# [Commission] Tau Kill Team and army



## Sigur (Dec 9, 2010)

Hey peeps, I'm currently working on a few Tau models. It's a Kill Team with a little army attached lateron. 

First the test mini for the Kill Team's colour scheme:




























It's a team of six Stealth Suits. Those are supposed to look proper "behind enemy lines" so there's some wear and tear going on and some dirt and soot. The old "getting in/out of stealth mode" effect was considered but dropped. The model is still WIP as I'm still figuring out what colours are to go where. I probably will add some orange marking as well. Hope you like the guy so far.


----------



## Shas'Ui (Feb 28, 2013)

Possible tutorial maybe?


----------



## zxyogi (Dec 7, 2009)

Liking that very much!
Got a couple of boxes of unbuilt Tau that my Son bought and left, lost interest.
Thinking of building them myself. 

Once again VERY NICE work!


----------



## Wookiepelt (Jan 29, 2013)

Wow... if only I could do camo like that!!! :so_happy:


----------



## CubanNecktie (Nov 2, 2012)

that is some perfectly balanced camo on what I usually find as a very boring looking model. have some +rep this morning


----------



## Ddraig Cymry (Dec 30, 2012)

God damn that's nice! :good: Really want to know how you did that!


----------



## Sigur (Dec 9, 2010)

@Shas'Ui, Ddraig Cymry: Thanks for the comments, guys!  And for the gif.  As for tutorial: I don't know, I'm sure it's rather obvious. First splats in a light beige, then splats in a red brown, then splats in a darker brown, black spots, add white spots into the larger black spots and that's it. I used some real world camo scheme as a template of course and if you look at those via google image search it's usually rather clear which splats go first. I really don't want to come across as rude but personally I'm not a huge fan of tutorials, especially when it comes to something which is really just a fair amount of work with no tricks behind it or anything. In my opinion nothing ever beats sitting down and trying out things. 
@Wookiepelt: Thanks very much!
@CubanNecktie: Cheers. I kinda like the new Stealth Suits. The 'eavy metal paintjob is very, very plain though. Oh, and thanks for the rep of course. 


Alrighty, here are three more guys who aren't finished at all:










The guy in the left I converted a little to have him flying around, guy in the far right is the comms guy of the kill team, thus he's got a large antenna on his backpack.
####################
● **Brief 1**
In the Tau Kill Team thread, what color are the first splats in the camo scheme?
● **Brief 2**
Repeat word for word the passage of the Tau Kill Team thread that begins at the words "Possible tutorial maybe?" and ends after the words "left, lost interest.".
● **Brief 3**
Write what comes next in the Tau Kill Team thread, picking up after its last sentence.

● **Input data**
####################
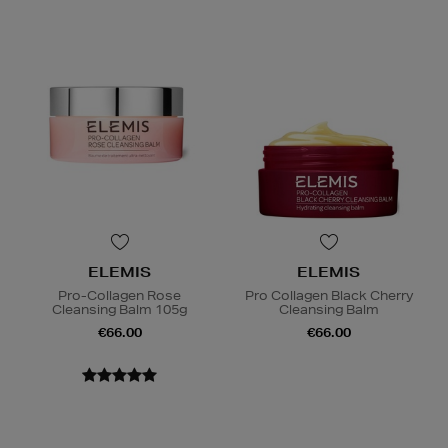
ELEMIS
ELEMIS
Pro-Collagen Rose
Pro Collagen Black Cherry
Cleansing Balm 105g
Cleansing Balm
€66.00
€66.00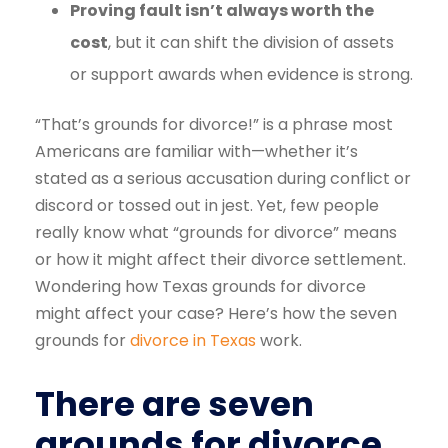
Proving fault isn’t always worth the
cost
, but it can shift the division of assets
or support awards when evidence is strong.
“That’s grounds for divorce!” is a phrase most
Americans are familiar with—whether it’s
stated as a serious accusation during conflict or
discord or tossed out in jest. Yet, few people
really know what “grounds for divorce” means
or how it might affect their divorce settlement.
Wondering how Texas grounds for divorce
might affect your case? Here’s how the seven
grounds for
divorce in Texas
work.
There are seven
grounds for divorce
####################
● **Task answer 1**
Light beige.

● **Task answer 2**
Possible tutorial maybe?


----------



## zxyogi (Dec 7, 2009)

Liking that very much!
Got a couple of boxes of unbuilt Tau that my Son bought and left, lost interest.

● **Task answer 3**
See you tomorrow, I suppose!


----------



## locustgate (Dec 6, 2009)

I despise you :cray:.


----------



## CubanNecktie (Nov 2, 2012)

I'd love to see them against similar toned terrain. would look awesome "in the field"


----------



## Sigur (Dec 9, 2010)

@locustgate:  It's okay, most of the time I despise myself as well.
@CubanNecktie: I hope so. Once they're more "done" I'll put them on my little sandy presentation thing.


New update!










really not so much new, but that's the full team now (sans gun drones of course).

Fly guy in the left was converted, second from the left is Comms guy, next to him is leader guy (with some additional thingies added to his jetpack and the encouraging fistpump/pointing fist, then we got assaulty guy and "other fusion gun guy" and "other burst cannon guy". All still very WIP of course. Bases I might have to redo a little.


----------



## zxyogi (Dec 7, 2009)

LOve em!!!
LOVE em!!!
LOVE EM!!!
LOVE EM!!!


----------



## SwedeMarine (Jun 3, 2013)

Not sure how I missed seing these. They look Great. Remind Me alot of the 1980's persian gulf war style camo. Very good work (as usual)


----------



## CubanNecktie (Nov 2, 2012)

zxyogi said:


> LOve em!!!
> LOVE em!!!
> LOVE EM!!!
> LOVE EM!!!


let me get this straight. so you love them?


----------



## Shas'Ui (Feb 28, 2013)

SwedeMarine said:


> Not sure how I missed seing these.



It's the camo


----------



## locustgate (Dec 6, 2009)

Shas'Ui said:


> It's the camo


Badumptish....I keep getting an urge to burn my crappy stealth suits.


----------



## Sigur (Dec 9, 2010)

@zxyogi:  Glad you like them!
@SwedeMarine: Thanks very much! Yup, it's based on some modern real world-y camouflage pattern. Goes very well with Tau I think. Actually, I think that most colour schemes go well with Tau. Flat colours, primary, pastels, metallics, chrome, camouflage, ...
@Shas'Ui: Oh, you scoundrel. 
@locustgate: Now that would be a bit harsh. I'll take it as a compliment (because most of times I try to. Unless people say "I want to claw my eyes out"  ).


Okay you lovely people. Not much painting was done over the weekend (at least not on the Tau but I got another Red Army rifle section almost finished). Today was filled with the joys of a dentist's appointment and some other things, so no painting so far. However, I redid my photo setup a little and took the opportunity to take a new WIP shot:










Hope you like it. 

Also got a big box full of Tau and a smaller box full of Tau from Forgeworld so stay tuned if you enjoy the kill team so far!


----------



## zxyogi (Dec 7, 2009)

CubanNecktie said:


> let me get this straight. so you love them?


Lol do I have to explain it?
Lol


----------



## locustgate (Dec 6, 2009)

Sigur said:


> @locustgate: Now that would be a bit harsh. I'll take it as a compliment (because most of times I try to. Unless people say "I want to claw my eyes out"  ).



That could be a good or bad thing I want to claw my eyes out (because its so horrible I never want to see again/ because its so good I never want to see another miniature again.)


----------



## Sigur (Dec 9, 2010)

@locustgate:  Good point! I'll put that on the "compliments" list then too (_+1 criticism resilience get!_)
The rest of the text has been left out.